## What you should do
A line belongs in the answer only if it contains the word "KiCad"; copy every such line from the listing below.

*****

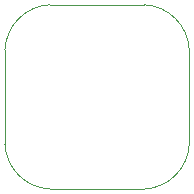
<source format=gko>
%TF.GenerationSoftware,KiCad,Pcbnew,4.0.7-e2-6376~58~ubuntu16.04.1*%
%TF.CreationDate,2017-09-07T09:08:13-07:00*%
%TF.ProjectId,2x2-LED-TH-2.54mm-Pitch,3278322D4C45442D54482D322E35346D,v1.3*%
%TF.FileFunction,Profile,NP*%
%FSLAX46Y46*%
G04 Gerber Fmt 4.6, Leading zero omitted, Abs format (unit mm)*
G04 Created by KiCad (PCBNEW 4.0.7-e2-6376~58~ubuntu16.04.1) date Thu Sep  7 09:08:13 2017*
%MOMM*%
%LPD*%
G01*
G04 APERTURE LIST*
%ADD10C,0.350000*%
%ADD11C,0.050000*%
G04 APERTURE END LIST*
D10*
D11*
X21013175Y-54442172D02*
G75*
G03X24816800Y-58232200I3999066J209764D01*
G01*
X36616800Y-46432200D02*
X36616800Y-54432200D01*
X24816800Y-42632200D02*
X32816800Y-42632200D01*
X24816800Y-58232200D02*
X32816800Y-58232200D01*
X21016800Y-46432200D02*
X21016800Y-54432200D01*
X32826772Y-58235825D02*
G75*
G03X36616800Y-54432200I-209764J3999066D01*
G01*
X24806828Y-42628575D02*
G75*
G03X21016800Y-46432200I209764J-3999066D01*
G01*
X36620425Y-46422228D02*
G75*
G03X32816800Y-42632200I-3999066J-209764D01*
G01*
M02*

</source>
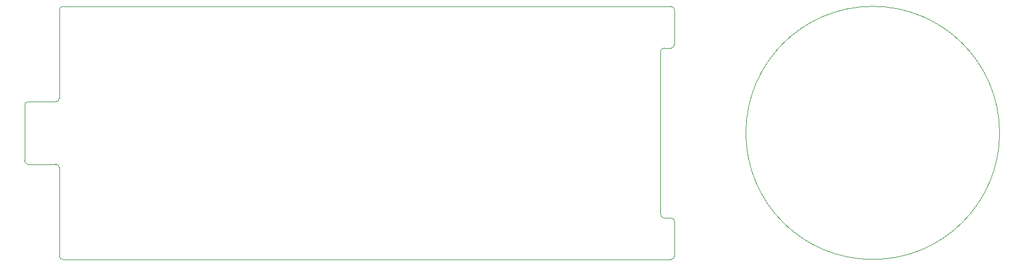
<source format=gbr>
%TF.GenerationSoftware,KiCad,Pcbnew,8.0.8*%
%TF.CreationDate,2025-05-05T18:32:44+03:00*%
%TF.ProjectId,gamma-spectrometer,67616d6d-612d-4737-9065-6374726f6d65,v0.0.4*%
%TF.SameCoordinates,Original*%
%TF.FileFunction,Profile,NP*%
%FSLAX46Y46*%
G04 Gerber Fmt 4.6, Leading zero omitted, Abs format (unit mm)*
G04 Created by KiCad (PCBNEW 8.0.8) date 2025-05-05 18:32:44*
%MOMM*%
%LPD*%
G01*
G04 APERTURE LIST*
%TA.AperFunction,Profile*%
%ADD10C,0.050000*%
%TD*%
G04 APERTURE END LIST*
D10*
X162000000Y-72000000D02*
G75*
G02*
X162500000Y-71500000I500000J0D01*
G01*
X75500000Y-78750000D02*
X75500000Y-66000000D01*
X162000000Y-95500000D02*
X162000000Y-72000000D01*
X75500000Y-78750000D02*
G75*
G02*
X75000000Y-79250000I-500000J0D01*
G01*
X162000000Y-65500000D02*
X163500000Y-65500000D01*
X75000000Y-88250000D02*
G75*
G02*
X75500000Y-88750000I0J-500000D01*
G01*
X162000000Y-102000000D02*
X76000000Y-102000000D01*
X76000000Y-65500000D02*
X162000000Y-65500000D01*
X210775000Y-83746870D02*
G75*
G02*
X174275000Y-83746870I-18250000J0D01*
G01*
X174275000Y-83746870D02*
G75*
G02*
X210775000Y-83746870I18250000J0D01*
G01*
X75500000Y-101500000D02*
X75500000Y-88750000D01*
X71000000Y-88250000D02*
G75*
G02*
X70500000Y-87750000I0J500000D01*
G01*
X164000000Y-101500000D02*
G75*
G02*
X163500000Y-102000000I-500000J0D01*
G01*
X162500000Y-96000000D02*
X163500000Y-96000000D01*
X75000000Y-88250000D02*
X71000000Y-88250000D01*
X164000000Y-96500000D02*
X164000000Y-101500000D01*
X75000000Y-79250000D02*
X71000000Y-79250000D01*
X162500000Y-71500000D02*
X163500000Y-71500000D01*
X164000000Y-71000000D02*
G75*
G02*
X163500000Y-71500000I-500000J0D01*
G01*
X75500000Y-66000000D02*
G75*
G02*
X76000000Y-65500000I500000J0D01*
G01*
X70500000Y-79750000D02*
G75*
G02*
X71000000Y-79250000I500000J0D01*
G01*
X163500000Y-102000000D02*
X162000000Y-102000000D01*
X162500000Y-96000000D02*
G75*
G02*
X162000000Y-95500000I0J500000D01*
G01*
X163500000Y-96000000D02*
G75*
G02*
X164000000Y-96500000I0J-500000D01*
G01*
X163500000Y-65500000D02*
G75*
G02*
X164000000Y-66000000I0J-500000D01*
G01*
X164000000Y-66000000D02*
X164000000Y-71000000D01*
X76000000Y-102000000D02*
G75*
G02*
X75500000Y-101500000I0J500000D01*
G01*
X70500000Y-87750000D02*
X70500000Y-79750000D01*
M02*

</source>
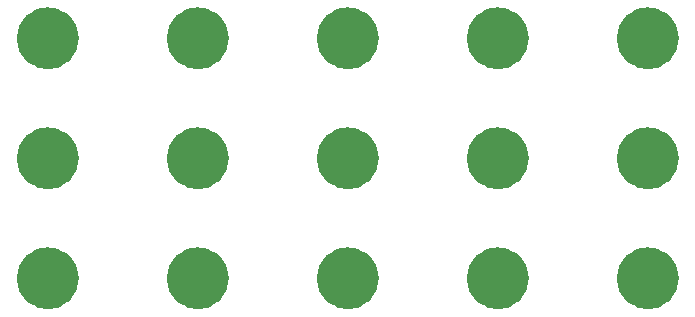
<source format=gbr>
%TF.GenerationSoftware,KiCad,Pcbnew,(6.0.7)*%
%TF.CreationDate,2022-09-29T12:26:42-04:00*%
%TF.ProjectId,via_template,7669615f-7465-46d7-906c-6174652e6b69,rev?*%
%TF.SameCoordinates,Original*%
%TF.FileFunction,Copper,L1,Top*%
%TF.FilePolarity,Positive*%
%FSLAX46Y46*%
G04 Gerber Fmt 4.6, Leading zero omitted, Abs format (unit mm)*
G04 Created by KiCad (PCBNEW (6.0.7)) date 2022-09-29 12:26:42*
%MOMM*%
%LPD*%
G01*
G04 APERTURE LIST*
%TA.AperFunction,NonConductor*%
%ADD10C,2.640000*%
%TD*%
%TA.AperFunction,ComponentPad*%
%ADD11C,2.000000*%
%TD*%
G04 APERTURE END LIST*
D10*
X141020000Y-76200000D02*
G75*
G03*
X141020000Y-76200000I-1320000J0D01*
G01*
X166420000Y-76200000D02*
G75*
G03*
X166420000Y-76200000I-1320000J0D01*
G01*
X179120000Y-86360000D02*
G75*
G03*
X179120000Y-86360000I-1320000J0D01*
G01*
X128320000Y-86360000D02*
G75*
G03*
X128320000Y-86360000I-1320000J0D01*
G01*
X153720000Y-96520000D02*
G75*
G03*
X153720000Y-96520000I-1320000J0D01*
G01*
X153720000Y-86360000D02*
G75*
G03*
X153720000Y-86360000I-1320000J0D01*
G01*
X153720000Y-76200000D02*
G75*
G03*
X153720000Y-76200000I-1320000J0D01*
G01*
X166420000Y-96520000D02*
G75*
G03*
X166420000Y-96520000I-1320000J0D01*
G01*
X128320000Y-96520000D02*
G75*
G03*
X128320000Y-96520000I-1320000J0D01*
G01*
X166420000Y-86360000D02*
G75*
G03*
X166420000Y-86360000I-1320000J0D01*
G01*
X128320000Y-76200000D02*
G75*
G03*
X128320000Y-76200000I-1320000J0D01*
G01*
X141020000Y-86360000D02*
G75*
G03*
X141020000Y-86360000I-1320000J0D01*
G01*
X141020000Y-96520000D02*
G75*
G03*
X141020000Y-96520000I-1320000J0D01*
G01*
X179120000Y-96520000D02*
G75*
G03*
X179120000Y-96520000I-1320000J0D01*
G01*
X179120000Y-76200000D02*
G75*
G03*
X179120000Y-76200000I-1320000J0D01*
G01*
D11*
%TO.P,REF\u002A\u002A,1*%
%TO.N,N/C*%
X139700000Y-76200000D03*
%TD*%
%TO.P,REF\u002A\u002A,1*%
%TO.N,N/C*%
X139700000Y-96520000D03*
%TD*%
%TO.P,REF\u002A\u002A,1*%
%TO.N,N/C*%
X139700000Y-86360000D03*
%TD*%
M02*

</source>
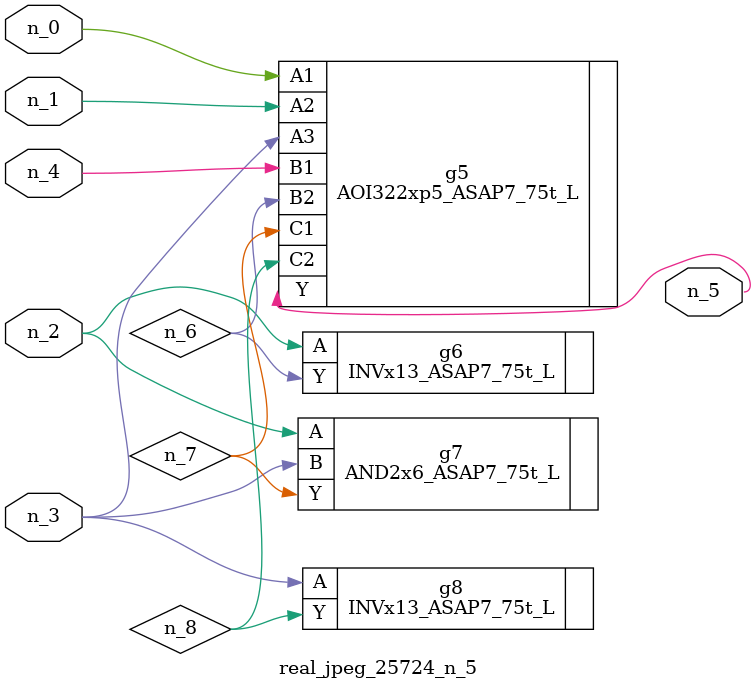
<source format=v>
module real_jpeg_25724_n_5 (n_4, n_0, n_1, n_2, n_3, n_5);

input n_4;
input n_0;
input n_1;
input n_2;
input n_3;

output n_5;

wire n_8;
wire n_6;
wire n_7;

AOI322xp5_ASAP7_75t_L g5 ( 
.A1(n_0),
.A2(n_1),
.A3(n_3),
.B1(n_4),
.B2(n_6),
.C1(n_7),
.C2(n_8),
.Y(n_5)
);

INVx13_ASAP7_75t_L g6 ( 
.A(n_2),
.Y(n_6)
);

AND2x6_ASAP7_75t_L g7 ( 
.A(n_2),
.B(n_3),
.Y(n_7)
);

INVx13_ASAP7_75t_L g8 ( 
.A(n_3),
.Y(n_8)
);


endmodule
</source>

*****

## Output of the exercise
%TF.GenerationSoftware,KiCad,Pcbnew,4.0.7-e2-6376~58~ubuntu16.04.1*%
G04 Created by KiCad (PCBNEW 4.0.7-e2-6376~58~ubuntu16.04.1) date Thu Sep  7 09:08:13 2017*
%TF.GenerationSoftware,KiCad,Pcbnew,8.0.8*%
G04 Created by KiCad (PCBNEW 8.0.8) date 2025-05-05 18:32:44*
%TF.GenerationSoftware,KiCad,Pcbnew,(6.0.7)*%
G04 Created by KiCad (PCBNEW (6.0.7)) date 2022-09-29 12:26:42*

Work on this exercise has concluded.